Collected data
----------------
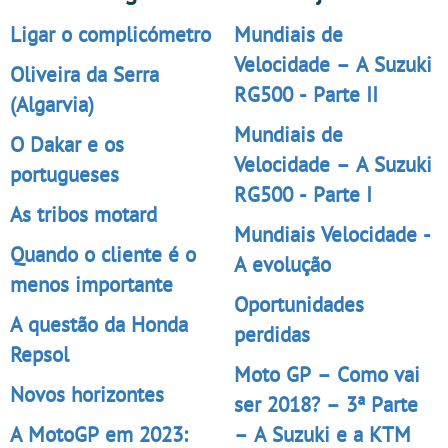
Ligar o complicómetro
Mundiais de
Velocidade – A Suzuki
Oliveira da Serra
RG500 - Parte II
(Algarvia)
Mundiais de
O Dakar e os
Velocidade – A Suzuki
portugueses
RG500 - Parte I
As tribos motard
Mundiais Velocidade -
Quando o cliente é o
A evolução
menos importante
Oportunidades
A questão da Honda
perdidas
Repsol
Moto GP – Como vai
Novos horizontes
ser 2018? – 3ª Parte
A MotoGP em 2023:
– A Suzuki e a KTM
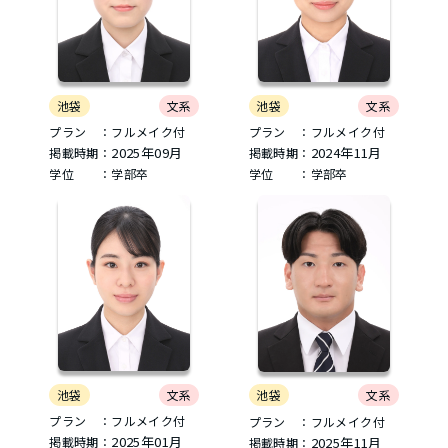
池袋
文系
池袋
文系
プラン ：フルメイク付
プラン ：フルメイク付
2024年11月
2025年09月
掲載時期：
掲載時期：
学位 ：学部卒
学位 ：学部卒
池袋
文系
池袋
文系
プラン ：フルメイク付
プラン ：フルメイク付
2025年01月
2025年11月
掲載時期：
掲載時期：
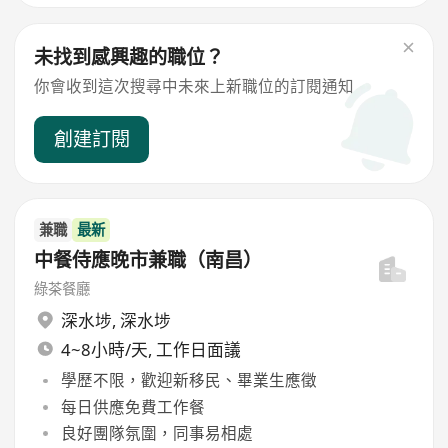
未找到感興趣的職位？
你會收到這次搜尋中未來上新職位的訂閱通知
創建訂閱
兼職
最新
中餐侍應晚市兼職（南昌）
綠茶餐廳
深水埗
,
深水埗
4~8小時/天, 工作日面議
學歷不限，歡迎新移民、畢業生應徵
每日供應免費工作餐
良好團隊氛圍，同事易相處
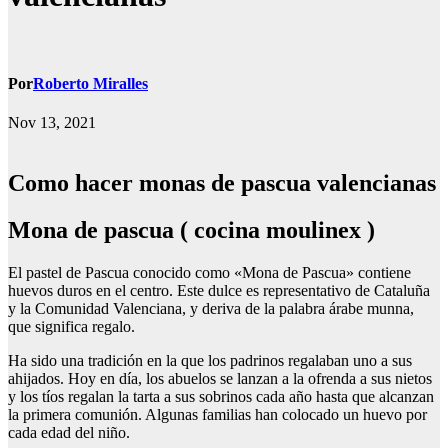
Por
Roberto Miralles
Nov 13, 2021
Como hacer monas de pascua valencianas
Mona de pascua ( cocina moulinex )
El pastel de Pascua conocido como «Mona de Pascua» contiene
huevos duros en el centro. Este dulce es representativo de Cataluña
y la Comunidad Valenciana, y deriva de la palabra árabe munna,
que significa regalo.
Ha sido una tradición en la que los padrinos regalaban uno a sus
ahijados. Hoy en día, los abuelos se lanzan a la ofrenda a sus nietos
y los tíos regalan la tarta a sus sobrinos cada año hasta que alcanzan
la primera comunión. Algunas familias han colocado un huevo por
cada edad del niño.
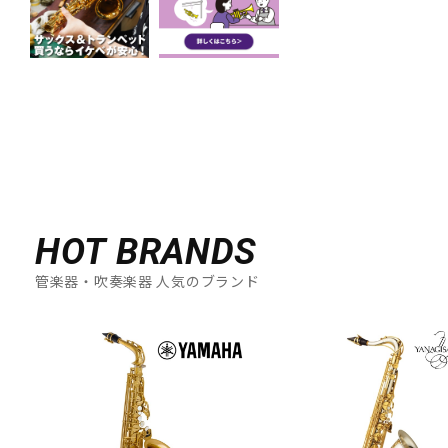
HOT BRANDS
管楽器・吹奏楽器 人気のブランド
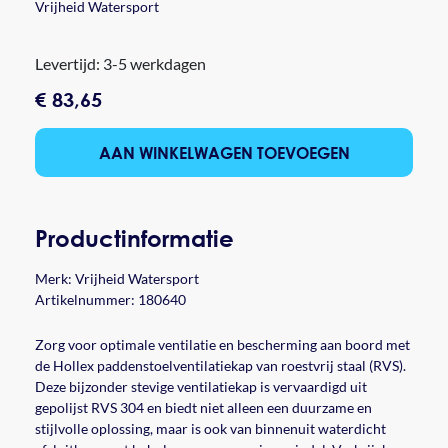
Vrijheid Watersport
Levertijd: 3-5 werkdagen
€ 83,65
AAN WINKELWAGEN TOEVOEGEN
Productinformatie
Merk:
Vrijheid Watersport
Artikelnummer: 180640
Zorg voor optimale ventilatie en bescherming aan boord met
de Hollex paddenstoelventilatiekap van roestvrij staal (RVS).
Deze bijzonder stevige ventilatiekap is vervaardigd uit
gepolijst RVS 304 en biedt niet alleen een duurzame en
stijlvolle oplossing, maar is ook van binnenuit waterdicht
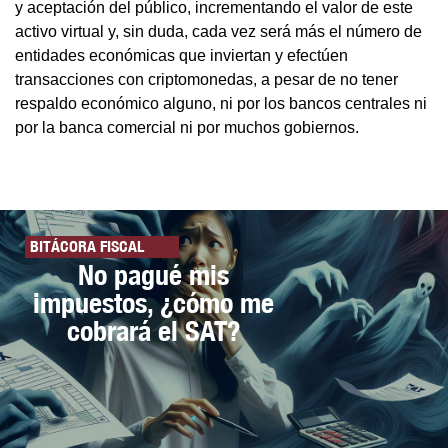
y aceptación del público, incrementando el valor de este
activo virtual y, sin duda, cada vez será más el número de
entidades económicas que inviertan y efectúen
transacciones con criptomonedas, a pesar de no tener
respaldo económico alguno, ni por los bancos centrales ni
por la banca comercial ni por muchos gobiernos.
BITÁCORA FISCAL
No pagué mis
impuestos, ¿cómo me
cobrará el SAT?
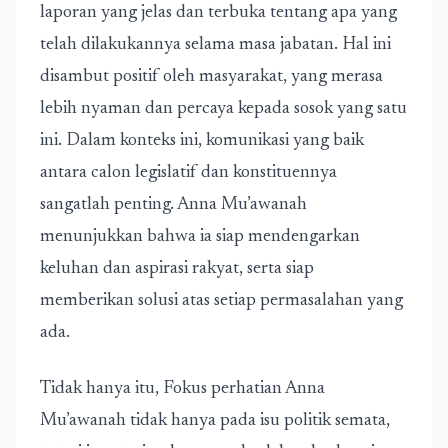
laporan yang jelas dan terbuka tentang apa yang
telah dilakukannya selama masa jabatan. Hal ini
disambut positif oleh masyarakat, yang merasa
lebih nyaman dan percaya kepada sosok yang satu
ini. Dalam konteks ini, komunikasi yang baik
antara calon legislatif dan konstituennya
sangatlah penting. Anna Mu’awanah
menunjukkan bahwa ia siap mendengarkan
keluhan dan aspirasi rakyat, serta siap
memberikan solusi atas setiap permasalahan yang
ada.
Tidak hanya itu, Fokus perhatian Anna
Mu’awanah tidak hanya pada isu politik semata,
----------------
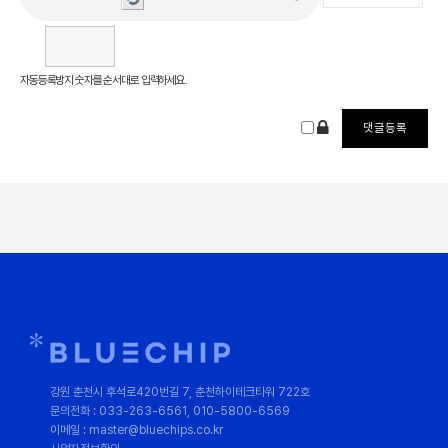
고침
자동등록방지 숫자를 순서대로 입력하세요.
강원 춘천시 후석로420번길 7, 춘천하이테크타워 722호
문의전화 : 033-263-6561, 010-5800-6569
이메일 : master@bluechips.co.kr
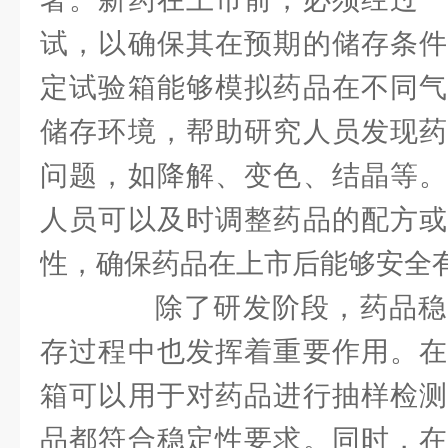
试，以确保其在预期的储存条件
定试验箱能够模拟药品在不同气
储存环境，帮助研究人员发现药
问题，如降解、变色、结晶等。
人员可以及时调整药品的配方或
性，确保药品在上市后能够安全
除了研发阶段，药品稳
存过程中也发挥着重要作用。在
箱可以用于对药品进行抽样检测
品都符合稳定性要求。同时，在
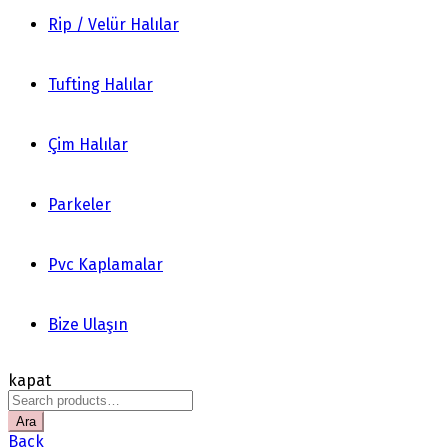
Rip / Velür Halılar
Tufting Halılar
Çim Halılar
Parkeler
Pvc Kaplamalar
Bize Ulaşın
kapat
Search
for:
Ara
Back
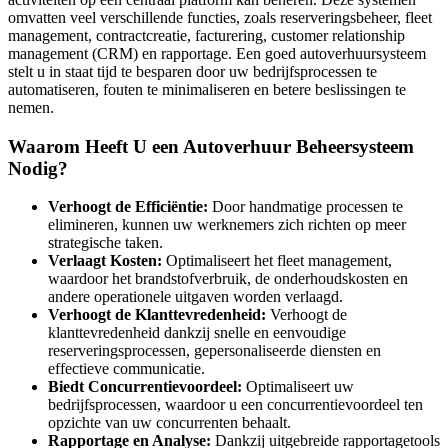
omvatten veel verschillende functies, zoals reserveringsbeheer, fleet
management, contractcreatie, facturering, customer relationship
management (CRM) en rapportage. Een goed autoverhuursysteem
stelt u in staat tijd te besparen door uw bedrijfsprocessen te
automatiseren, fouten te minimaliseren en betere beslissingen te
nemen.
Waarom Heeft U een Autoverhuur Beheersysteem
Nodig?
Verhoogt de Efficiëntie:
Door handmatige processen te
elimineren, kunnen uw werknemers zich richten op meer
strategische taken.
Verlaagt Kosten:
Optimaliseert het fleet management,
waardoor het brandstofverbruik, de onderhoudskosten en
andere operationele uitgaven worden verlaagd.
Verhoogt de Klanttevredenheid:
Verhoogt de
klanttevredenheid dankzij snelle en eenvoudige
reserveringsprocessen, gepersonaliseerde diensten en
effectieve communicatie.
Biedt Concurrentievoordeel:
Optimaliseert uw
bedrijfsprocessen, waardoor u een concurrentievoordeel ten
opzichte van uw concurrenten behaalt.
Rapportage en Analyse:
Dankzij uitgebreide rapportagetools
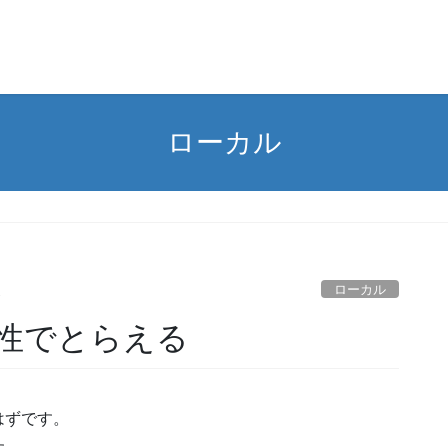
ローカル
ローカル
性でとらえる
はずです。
----------------
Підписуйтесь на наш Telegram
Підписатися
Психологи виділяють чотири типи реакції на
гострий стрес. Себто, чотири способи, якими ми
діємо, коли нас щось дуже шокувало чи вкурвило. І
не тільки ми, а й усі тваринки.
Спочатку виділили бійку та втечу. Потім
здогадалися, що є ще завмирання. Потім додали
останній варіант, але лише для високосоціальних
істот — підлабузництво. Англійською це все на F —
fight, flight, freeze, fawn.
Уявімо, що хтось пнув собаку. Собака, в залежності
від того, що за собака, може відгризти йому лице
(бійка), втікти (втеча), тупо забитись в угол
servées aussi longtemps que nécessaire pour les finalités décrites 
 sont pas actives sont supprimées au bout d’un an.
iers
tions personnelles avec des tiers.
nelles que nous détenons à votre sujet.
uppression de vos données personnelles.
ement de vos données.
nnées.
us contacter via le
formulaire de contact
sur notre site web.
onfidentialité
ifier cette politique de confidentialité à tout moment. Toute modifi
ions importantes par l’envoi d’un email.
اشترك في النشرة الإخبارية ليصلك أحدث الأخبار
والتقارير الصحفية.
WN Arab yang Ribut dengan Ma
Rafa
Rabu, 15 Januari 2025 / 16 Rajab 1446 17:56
----------------
Edit the lines from the one containing "omvatten veel verschillende" through the one containing "stelt u in staat", inclusive. Replace "reserveringsbeheer" with "boekingsbeheer" and keep everything else the same.

omvatten veel verschillende functies, zoals boekingsbeheer, fleet
management, contractcreatie, facturering, customer relationship
management (CRM) en rapportage. Een goed autoverhuursysteem
stelt u in staat tijd te besparen door uw bedrijfsprocessen te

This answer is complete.